There is a saying that many foreigners in Costa Rica are either “wanted” or not wanted. And nothing could be more true when authorities uncover activities, like that of Liberty Reserve, headed by foreigners taking refuge or advantage of Costa Rica’s lax laws.
Presidenta Laura Chinchilla and including U.S. Ambassador to Costa Rica, Anne S. Andrew, are among those raising their voices demanding a change in the a law, to allow the extradition of Costa Ricans related to offences abroad.
A bill to that effect was introduced in the Legislative Assembly in November 2o12.
The bill would amend Article 32 of the Constitution, which, as proposed, would read: “No Costa Rican may be compelled to abandon the country, except for extradition ordered by a Court of the Republic subject to the limits, guarantees and procedures defined by law”.

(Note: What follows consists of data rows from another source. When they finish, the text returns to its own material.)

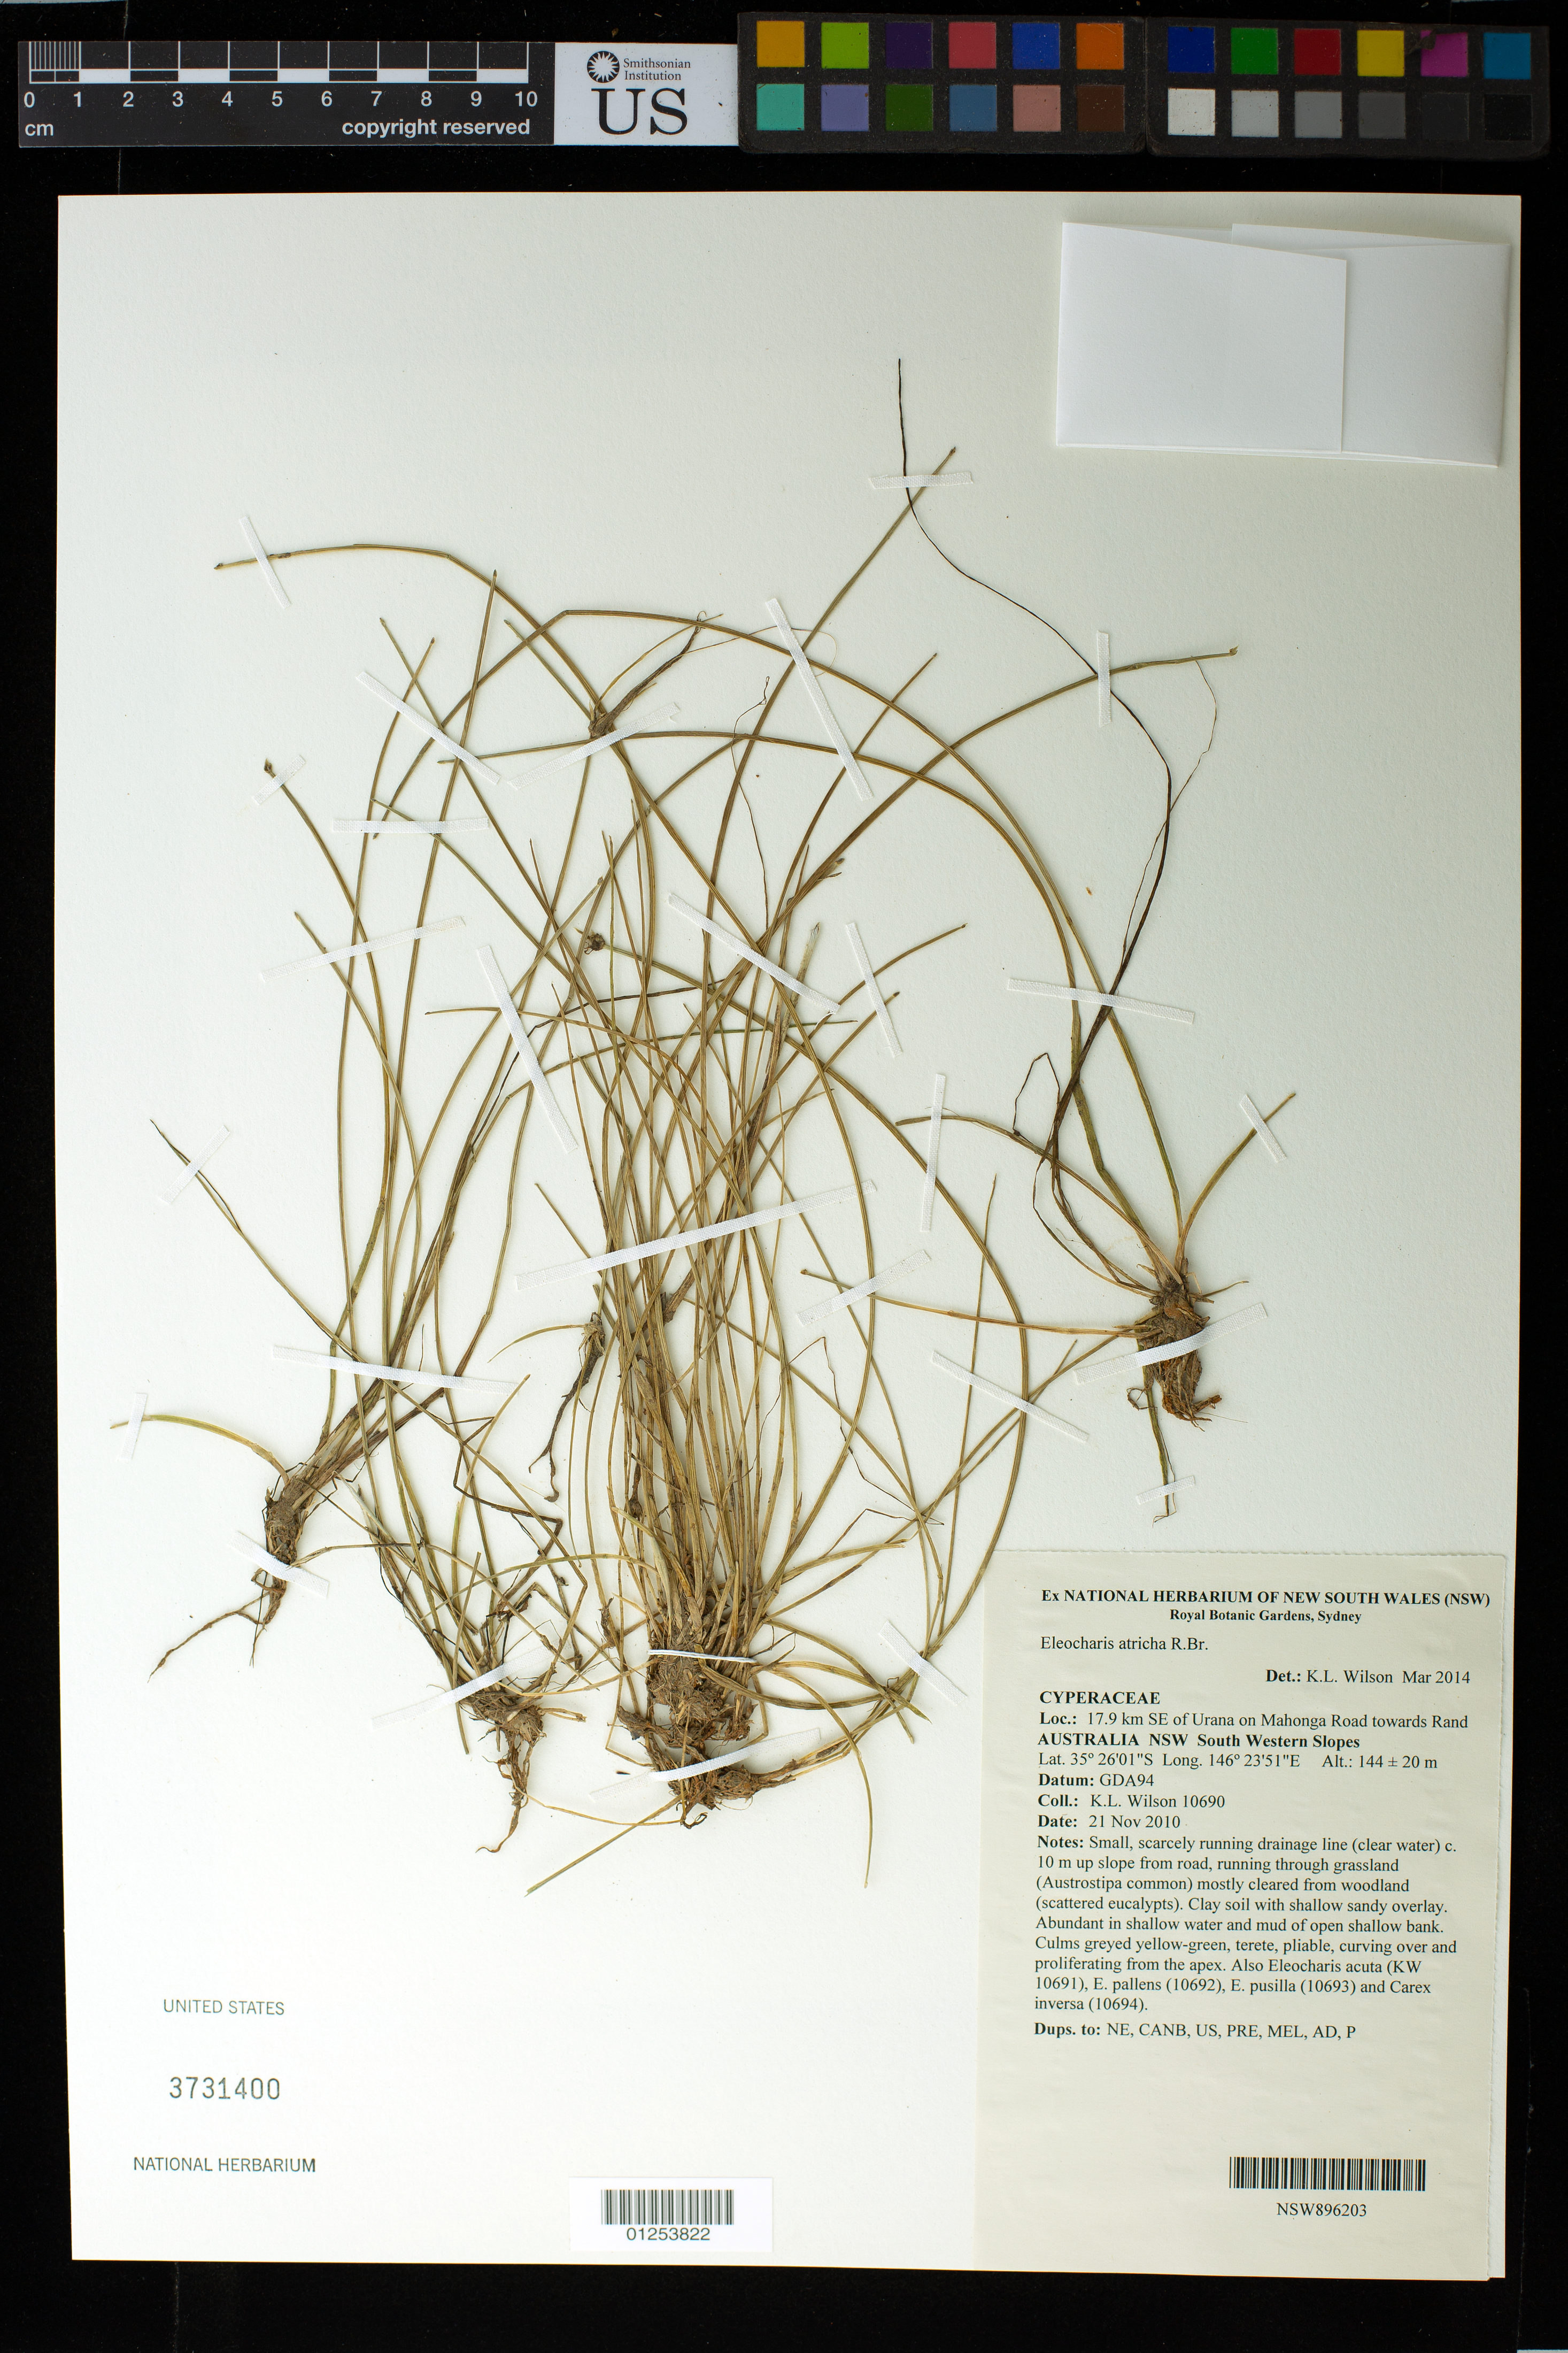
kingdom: Plantae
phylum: Tracheophyta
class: Liliopsida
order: Poales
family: Cyperaceae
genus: Eleocharis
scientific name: Eleocharis atricha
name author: R. Br.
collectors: K. L. Wilson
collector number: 10690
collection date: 2010-11-21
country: Australia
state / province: New South Wales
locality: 17.9 km SE of Urana on Mahonga Road towards Rand.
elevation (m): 144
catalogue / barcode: US 3731400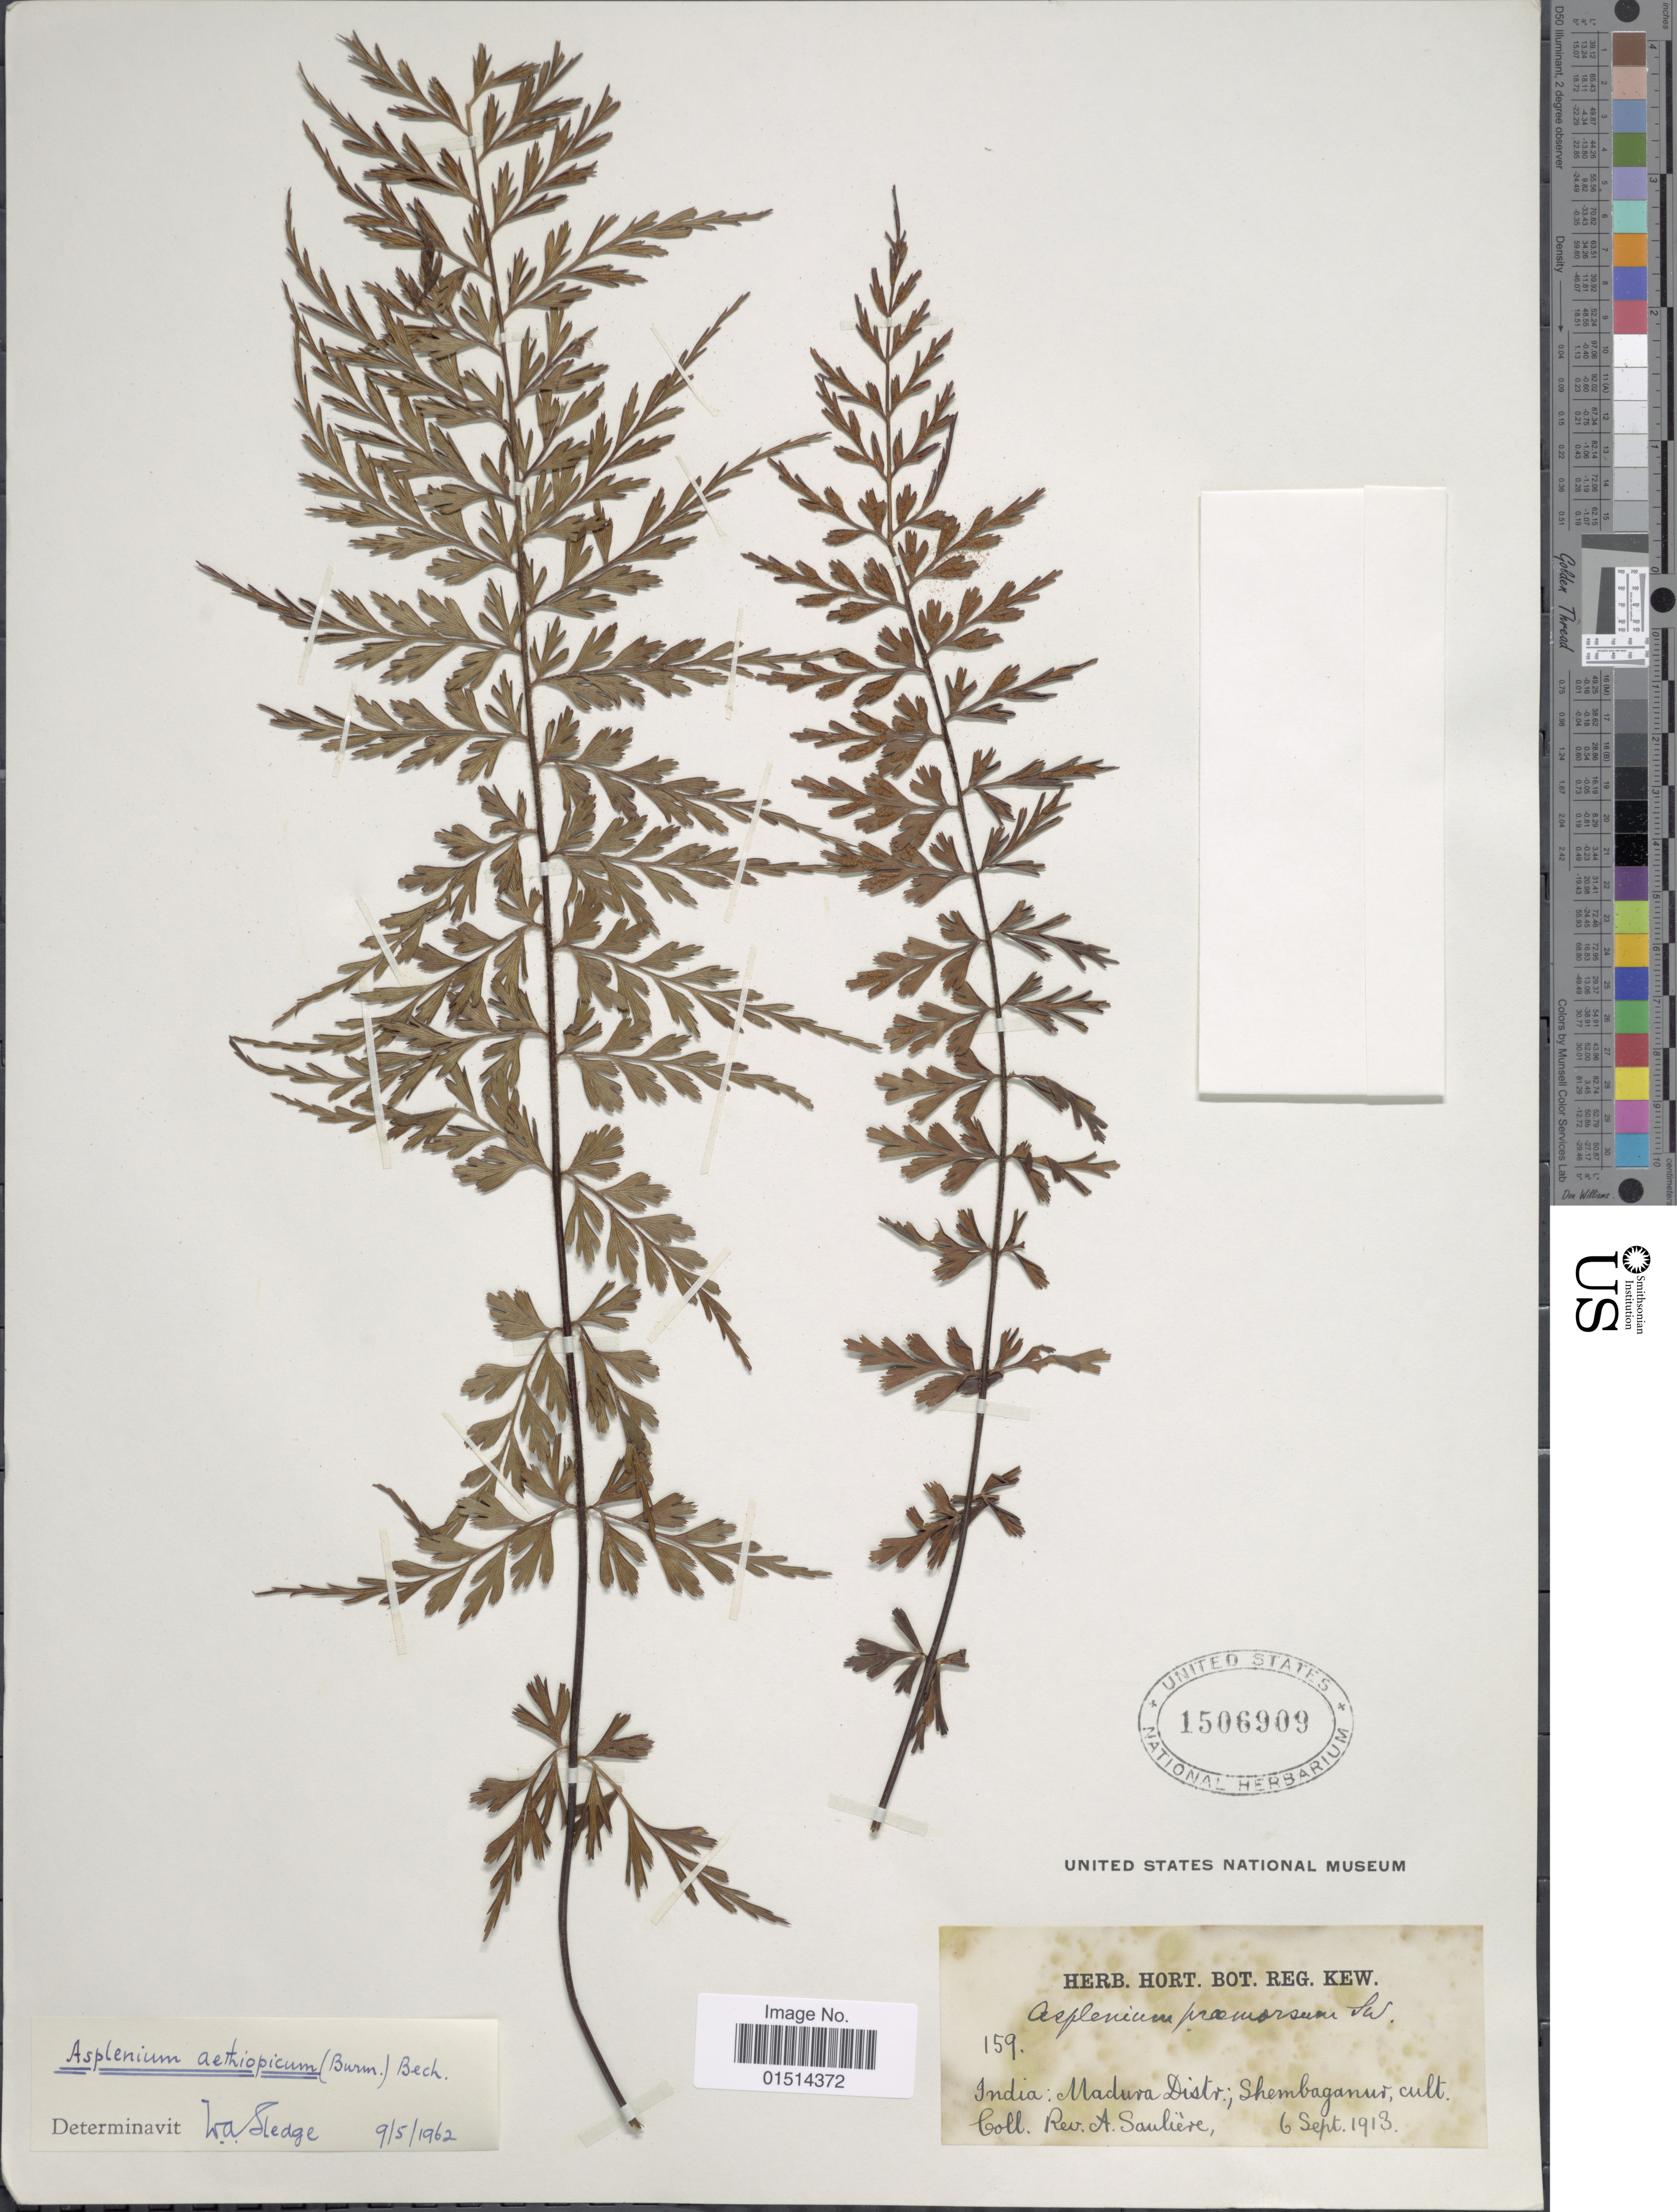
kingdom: Plantae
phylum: Tracheophyta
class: Polypodiopsida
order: Polypodiales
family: Aspleniaceae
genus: Asplenium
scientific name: Asplenium aethiopicum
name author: (Burm. f.) Bech.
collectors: A. Sauliere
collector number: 159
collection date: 1913-09-06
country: India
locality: India; Madura distr.; Shembaganur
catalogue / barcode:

Such limits would include, for example, no extradition to a territory or country that has capital punishment since Costa Rica has no such penalty.
The push to have the bill approved gained momentum in the past week, when the United States dismantled supposedly the largest money laundering operation in the world and based right here in the little tiny country of Costa Rica.
Among the accused is one national (Costa Rican) and three foreigners who managed to obtain their Costa Rican nationality.
For many foreigners desiring nationality in the country, the quickest and simplest form is by way of marriage. Although in the recent years authorities have clamped down on “marriages of convenience”, the practice of hiring a Costa Rican woman or man to enter into a marriage agreement and then divorce after naturalization, is alive and well.
Mario Zamora, Costa Rica’s minister of Seguridad Publica and former director of the immigration service, is another advocate to the change in the law, saying “we are facing a criminal phenomenon in which foreigners obtain nationality to evade justice for crimes committed in other countries”.
Jorge Chavarria, the Attorney General, was emphatic in saying “we have no justification to shelter any person, be it Costa Rican or not, so as not to be tried in another country in the world”.
U.S. Ambassador Andrew said in a press conference Wednesday that extradition would send a clear message to criminals that “Costa Rica will not shelter them”.
The “proyecto de ley 18.659 (bill) is being driven by the government. But it is a slow process. The bill made it to the legislative agenda on May 8 as item number 29. Required, however, are three readings before it can be submitted to the Legislative Commission on Narcotics and Security for study
Slowing the process even further is that the bill, being a Constitutional Amendment, requires the approval of two legislative terms.
While the Partido Liberacion Nacional (PLN) or ruling party legislators fully support the bill, the opposition is not as determined.
Carmen María Muñoz, head of the Partido Acción Ciudadana (PAC) legislators, for instance, says she and her party are not against tbe bill but it requires discussion, first being necessary to use the laws and agreements already in place to combat criminal activity and prevention of crime.
Foreigners can easily evade tough immigration laws, laws that are complex and severe, opting for the “loos” naturalization law.
For example, to become a Costa Rican citizen there is no requirement of a criminal record, either from the local authorities (the OIJ) or the country of origin or even the International Police (Interpol).
Rodrigo Fallas, senior clerk of the Tribunal Supremo de Elecciones (TSE) confirms that “the registry only has the power to validate documents submitted”.